Maternity Leave 101: Know Your Rights, Don’t Let Your Boss Ruin Your Pregnancy
Colette Sexton, Sunday Business Post, explores navigating the workplace while pregnant
It might have taken months or even years of trying, of heartbreak and dashed hopes or it could have been a wonderful surprise. However it happened, a pregnancy should be a joyous occasion but for many women that joy turns to fear as the time comes to tell their employer the news.
There is no perfect way to announce a pregnancy in the workplace, but if you are prepared, tactful and mindful of your rights, you are more likely to get a positive reaction from your boss.
Firstly, it is important to resist the urge to share the news with anyone else at work until you have told your employer. News like that spreads like wildfire and no boss will be impressed to hear through the grapevine.
Employers must be formally informed of the pregnancy at least four weeks before the maternity leave is due to begin. If you think that your boss will take the news positively, then tell them as early as possible. It will give them time to plan for your absence, and might also make it easier for you to take time off for hospital appointments or if you are feeling unwell.

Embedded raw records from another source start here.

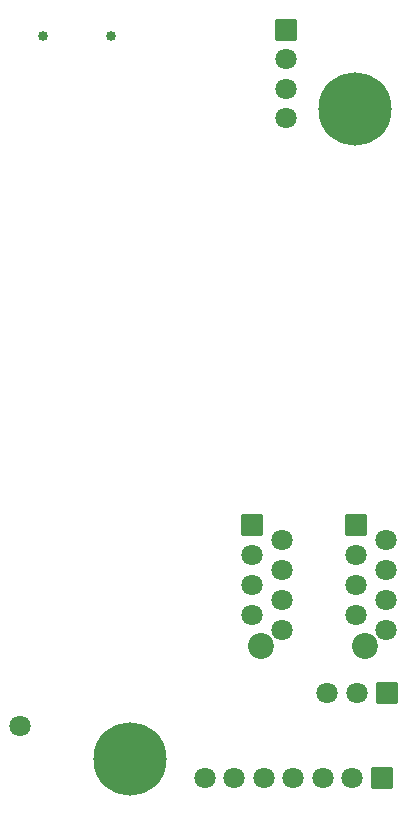
<source format=gbr>
G04 #@! TF.GenerationSoftware,KiCad,Pcbnew,(5.99.0-10229-ge8e7d13299)*
G04 #@! TF.CreationDate,2021-06-15T20:07:50+02:00*
G04 #@! TF.ProjectId,openair2,6f70656e-6169-4723-922e-6b696361645f,rev?*
G04 #@! TF.SameCoordinates,PX3473bc0PY1312d00*
G04 #@! TF.FileFunction,Soldermask,Bot*
G04 #@! TF.FilePolarity,Negative*
%FSLAX46Y46*%
G04 Gerber Fmt 4.6, Leading zero omitted, Abs format (unit mm)*
G04 Created by KiCad (PCBNEW (5.99.0-10229-ge8e7d13299)) date 2021-06-15 20:07:50*
%MOMM*%
%LPD*%
G01*
G04 APERTURE LIST*
G04 Aperture macros list*
%AMRoundRect*
0 Rectangle with rounded corners*
0 $1 Rounding radius*
0 $2 $3 $4 $5 $6 $7 $8 $9 X,Y pos of 4 corners*
0 Add a 4 corners polygon primitive as box body*
4,1,4,$2,$3,$4,$5,$6,$7,$8,$9,$2,$3,0*
0 Add four circle primitives for the rounded corners*
1,1,$1+$1,$2,$3*
1,1,$1+$1,$4,$5*
1,1,$1+$1,$6,$7*
1,1,$1+$1,$8,$9*
0 Add four rect primitives between the rounded corners*
20,1,$1+$1,$2,$3,$4,$5,0*
20,1,$1+$1,$4,$5,$6,$7,0*
20,1,$1+$1,$6,$7,$8,$9,0*
20,1,$1+$1,$8,$9,$2,$3,0*%
G04 Aperture macros list end*
%ADD10C,6.200000*%
%ADD11C,2.200000*%
%ADD12RoundRect,0.100000X-0.800000X0.800000X-0.800000X-0.800000X0.800000X-0.800000X0.800000X0.800000X0*%
%ADD13C,1.800000*%
%ADD14RoundRect,0.100000X0.800000X0.800000X-0.800000X0.800000X-0.800000X-0.800000X0.800000X-0.800000X0*%
%ADD15C,0.850000*%
G04 APERTURE END LIST*
D10*
X11000000Y-66000000D03*
X30000000Y-11000000D03*
D11*
X22070000Y-56445000D03*
D12*
X21330000Y-46155000D03*
D13*
X23870000Y-47425000D03*
X21330000Y-48695000D03*
X23870000Y-49965000D03*
X21330000Y-51235000D03*
X23870000Y-52505000D03*
X21330000Y-53775000D03*
X23870000Y-55045000D03*
D11*
X30870000Y-56445000D03*
D12*
X30130000Y-46155000D03*
D13*
X32670000Y-47425000D03*
X30130000Y-48695000D03*
X32670000Y-49965000D03*
X30130000Y-51235000D03*
X32670000Y-52505000D03*
X30130000Y-53775000D03*
X32670000Y-55045000D03*
D14*
X32740000Y-60400000D03*
D13*
X30200000Y-60400000D03*
X27660000Y-60400000D03*
X1700000Y-63200000D03*
D14*
X32300000Y-67600000D03*
D13*
X29800000Y-67600000D03*
X27300000Y-67600000D03*
X24800000Y-67600000D03*
X22300000Y-67600000D03*
X19800000Y-67600000D03*
X17300000Y-67600000D03*
D12*
X24200000Y-4250000D03*
D13*
X24200000Y-6750000D03*
X24200000Y-9250000D03*
X24200000Y-11750000D03*
D15*
X9390000Y-4800000D03*
X3610000Y-4800000D03*
M02*

</source>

When you are ready, request a private meeting with your boss. During the meeting, do not apologise for being pregnant but instead share your good news in a positive manner. Tell them when you plan to start your maternity leave, but do not make any commitments about when you will return – that could all change once your baby arrives.
Keep in mind that all working women in Ireland are entitled to 26 weeks’ maternity leave plus an additional 16 weeks’ unpaid leave. The amount of leave you take will depend on personal circumstances, childcare and finances.
Pregnant women who have build up enough PRSI contributions may quality for maternity benefit of €235 a week (€240 from the end of March). It is important to apply for the payment at least 6 weeks before you intend to go on maternity leave, or 12 weeks in advance if you are self-employed. Some employers pay women who are on maternity leave their full salary but these policies vary from company to company. To find out what your employer offers, check your contract of employment or the human resources handbook, or ask colleagues who have recently had babies.
If you have ideas about how your role could be covered while you are away falling in love with your new addition, then share them with your boss. Making the process easier for your employer will make it easier for you too.
Legally, you can walk out the door of your workplace the day you start maternity leave and forget about the place until you return, but it does no harm to check in every now and then. Many women I’ve spoken to said that they found it much easier to slip back into work after having their children because they had kept up to date with major developments. Drop an occasional email, or meet people for lunch – you might enjoy getting out of the house and not talking about weaning for a few hours.
If your employer does not react well, and unfortunately that can be the case, remember that you are not the first woman to become pregnant and you will not be the last. Your baby is not an inconvenience or an obstacle. Jobs come and go but you will never get this special time back so do not let your boss spoil it.